Trois jours plus tard, je reprends les cours. Je pense toute la journée à la fin de ma journée : je vais aller à la grosse gare de la grande ville, faire la queue pendant une heure au milieu des mamies qui savent pas qu’un voyage ça se réserve en deux clics sur Internet, mais au moins je rentrerai à la maison avec mon centime volé et la satisfaction d’avoir contrecarré les plans d’un génie de l’effondrement économique.

La fin des cours sonne. Je marche vaillante jusqu’à la gare. Je laisse passer deux trains à force de poireauter, mais ma détermination ne faiblit pas. Enfin, mamie finit d’acheter les billets pour les vacances de toute la famille.
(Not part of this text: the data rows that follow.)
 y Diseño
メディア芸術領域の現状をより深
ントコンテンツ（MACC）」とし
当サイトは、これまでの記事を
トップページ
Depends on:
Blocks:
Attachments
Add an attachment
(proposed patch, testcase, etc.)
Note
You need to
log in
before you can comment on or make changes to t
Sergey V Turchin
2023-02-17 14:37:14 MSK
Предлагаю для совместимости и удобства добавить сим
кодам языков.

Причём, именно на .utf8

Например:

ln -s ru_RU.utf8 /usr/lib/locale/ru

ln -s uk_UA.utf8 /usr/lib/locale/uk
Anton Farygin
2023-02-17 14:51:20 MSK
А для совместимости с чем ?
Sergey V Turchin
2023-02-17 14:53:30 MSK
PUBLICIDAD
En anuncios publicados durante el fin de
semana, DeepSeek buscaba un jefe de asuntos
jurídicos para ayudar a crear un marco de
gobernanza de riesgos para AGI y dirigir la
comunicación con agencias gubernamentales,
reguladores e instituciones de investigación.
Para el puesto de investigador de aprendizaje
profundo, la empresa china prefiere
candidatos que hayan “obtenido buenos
Enfin, c’est mon tour. Je montre mon joli bout de carton à Jacqueline, à travers une vitre un poil moins blindée que celle de Thérèse.

Allez, je dois pas être la seule à être venue réclamer… Jacqueline, elle en voit sûrement toutes les semaines, des “bons pour un centime” !
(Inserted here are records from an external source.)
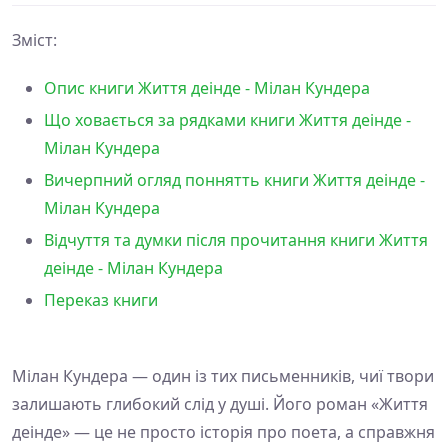
Зміст:
Опис книги Життя деінде - Мілан Кундера
Що ховається за рядками книги Життя деінде -
Мілан Кундера
Вичерпний огляд поннятть книги Життя деінде -
Мілан Кундера
Відчуття та думки після прочитання книги Життя
деінде - Мілан Кундера
Переказ книги
Мілан Кундера — один із тих письменників, чиї твори
залишають глибокий слід у душі. Його роман «Життя
деінде» — це не просто історія про поета, а справжня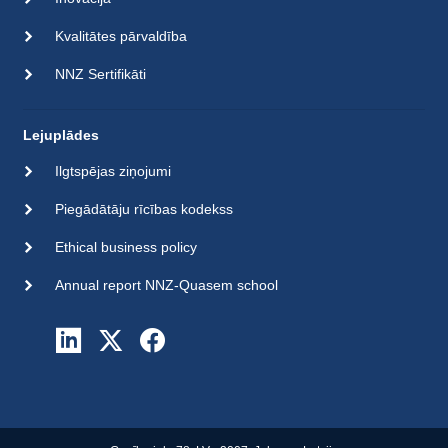
Kvalitātes pārvaldība
NNZ Sertifikāti
Lejuplādes
Ilgtspējas ziņojumi
Piegādātāju rīcības kodekss
Ethical business policy
Annual report NNZ-Quasem school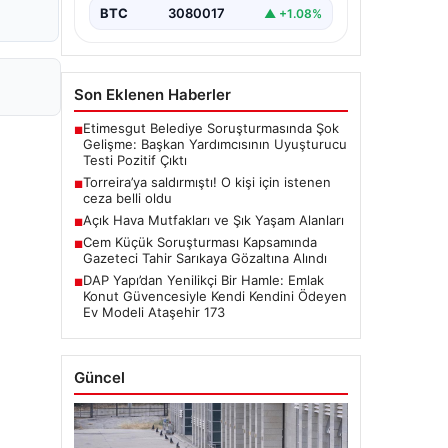
BTC
3080017
▲ +1.08%
Son Eklenen Haberler
Etimesgut Belediye Soruşturmasında Şok
■
Gelişme: Başkan Yardımcısının Uyuşturucu
Testi Pozitif Çıktı
Torreira’ya saldırmıştı! O kişi için istenen
■
ceza belli oldu
Açık Hava Mutfakları ve Şık Yaşam Alanları
■
Cem Küçük Soruşturması Kapsamında
■
Gazeteci Tahir Sarıkaya Gözaltına Alındı
DAP Yapı’dan Yenilikçi Bir Hamle: Emlak
■
Konut Güvencesiyle Kendi Kendini Ödeyen
Ev Modeli Ataşehir 173
Güncel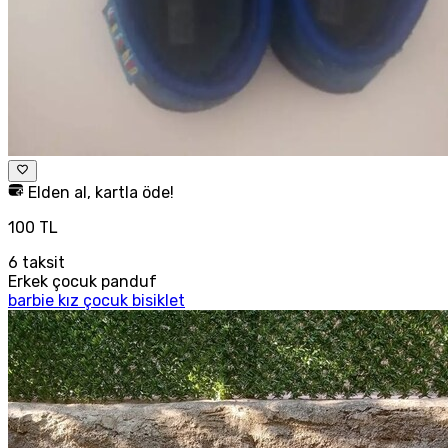
Elden al, kartla öde!
100 TL
6
taksit
Erkek çocuk panduf
barbie kız çocuk bisiklet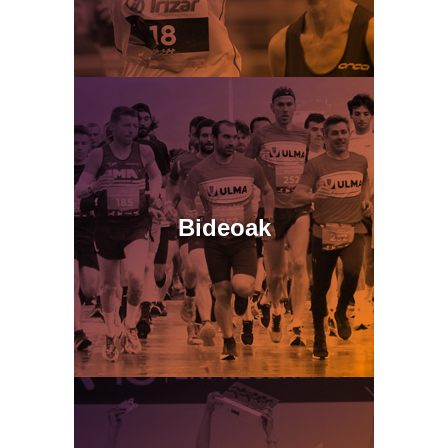
Bideoak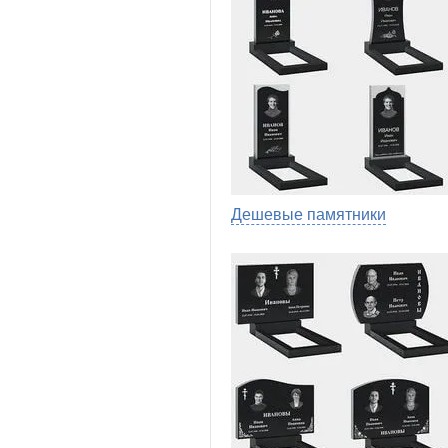
Дешевые памятники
Je guette sa tronche et là… fichtre ! Encore une gueule de pierre lunaire ! Le menton qui tombe jusqu’au torse, les yeux tout ébaubis, la bouche qui mouline dans le vide sans savoir quoi dire.

Eh merde…

Le même discours : jamais vu ça, faut voir ailleurs, une plus grosse gare.

Moi je veux bien, Jacqueline, mais la plus grosse gare, elle n’a plus de guichet. Maintenant, y a de jolies machines pour les TGV et cartes d’abonnements, rien à voir avec la relique archaïque qui m’a pondu cette dette ! Mais du coup, je doute quand même que l’une ou l’autre des bornes-à-billets veuille bien me rendre mon dû…
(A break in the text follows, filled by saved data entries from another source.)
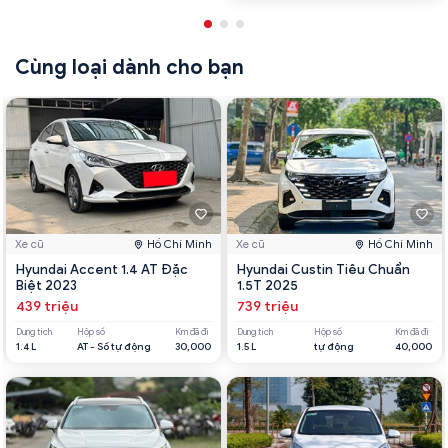
Cùng loại dành cho bạn
Xe cũ
Hồ Chí Minh
Xe cũ
Hồ Chí Minh
Hyundai Accent 1.4 AT Đặc
Hyundai Custin Tiêu Chuẩn
Biệt 2023
1.5T 2025
439 triệu
739 triệu
Dung tích
Hộp số
Km đã đi
Dung tích
Hộp số
Km đã đi
1.4 L
AT - Số tự động
30,000
1.5 L
tự động
40,000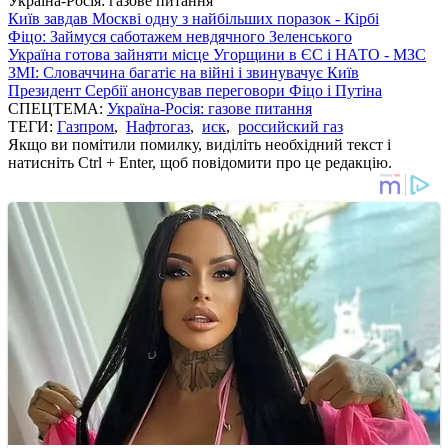
Україна-Росія: газове питання
Київ завдав Москві одну з найбільших поразок - Кірбі
Фіцо: Займуся саботажем невдячного Зеленського
Україна готова зайняти місце Угорщини в ЄС і НАТО - МЗС
ЗМІ: Словаччина багатіє на війні і звинувачує Київ
Президент Сербії анонсував переговори Фіцо і Путіна
СПЕЦТЕМА:
Україна-Росія: газове питання
ТЕГИ:
Газпром
,
Нафтогаз
,
иск
,
российский газ
Якщо ви помітили помилку, виділіть необхідний текст і
натисніть Ctrl + Enter, щоб повідомити про це редакцію.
Jacqueline elle est perdue, elle y pipe que dalle et, même si je sens qu’elle est de bonne volonté, je vois bien que quelque chose l’emmerde. Dans tous les cas, je ne vais pas laisser passer un troisième train. Alors, je rentre chez moi et je range précieusement mon improbable bon en attendant de visiter une plus grosse gare.

Et ce jour vient. Une semaine ou deux plus tard, je prends le train pour la gare TGV régionale. Histoire de faire comme les vieilles, je passe acheter mon ticket à la collègue de Thérèse. On sait jamais… L’air de rien, je lui glisse mon “bon pour un centime”. Elle louche dessus comme tout le monde et, là, au lieu de juste faire l’idiote comme les autres, elle arrive à me sortir une réponse plus aberrante encore :

— Je ne peux pas vous rembourser, on n’a pas de pièces d’un centime.

Faut pas être bien sorcier pour trouver la solution.

— C’est rien, je vais vous payer mon billet en espèces, et vous me rendrez un de mes centimes.

— Non. La caisse n’accepte pas les pièces de moins de 5 centimes.

Mais quelle grognasse celle-là ! C’est quoi encore cette histoire ?

Elle en démore pas, cela dit, alors j’embarque quand même, direction la Gare des gares.
Là, obligé, ils auront déjà vu ce genre de débris lunaire ! Je me sens un peu comme si je me rendais au siège de la NASA…

J’arrive. Je cherche le guichet.

Bon, eh bien je le savais, il n’y a pas de guichet.

J’interpelle tellement de personnel de gare qu’on croirait que je fais la manche. Dans un sens, c’est pas faux, je réclame un centime… Et tout le monde hausse les épaules : « Jamais vu ça d’ma vie ! »

Ça me fait une belle jambe !

Je rentre donc bredouille, sérieusement agacée de m’être fait spolier ce centime. Et plus le temps passe, plus j’y tiens à CE centime en particulier.

Un beau jour, un ami de mes parents vient manger à la maison. Le gus travaille à l’administration de la SNCF. Je lui raconte mon histoire, il veut voir le billet. Lui aussi est surpris, mais il me dit qu’il va le prendre, qu’il verra en interne.

Je sais pas ce qu’il a vu. Moi, en tout cas, j’ai jamais revu mon billet.

J’ai fait le deuil de mon centime.

Ou pas.

Parce que je vous écris quand même dessus, neuf ans plus tard. Parce que mon cerveau, un peu revigoré, essaye encore de comprendre pourquoi, un jour, la SNCF m’a piqué un fichu sou. Et pourquoi, surtout, personne n’a jamais voulu me rendre un pauvre centime.

Parce qu’un jour, voyez-vous, je suis retournée prendre le train, j’ai recroisé Thérèse. Et ce jour-là, j’avais de la monnaie. Alors j’ai payé mon billet : 10 euros en petites pièces… et j’ai mis des centimes… et même des “1 centime”. Et ce jour-là, bizarrement, la caisse les acceptait.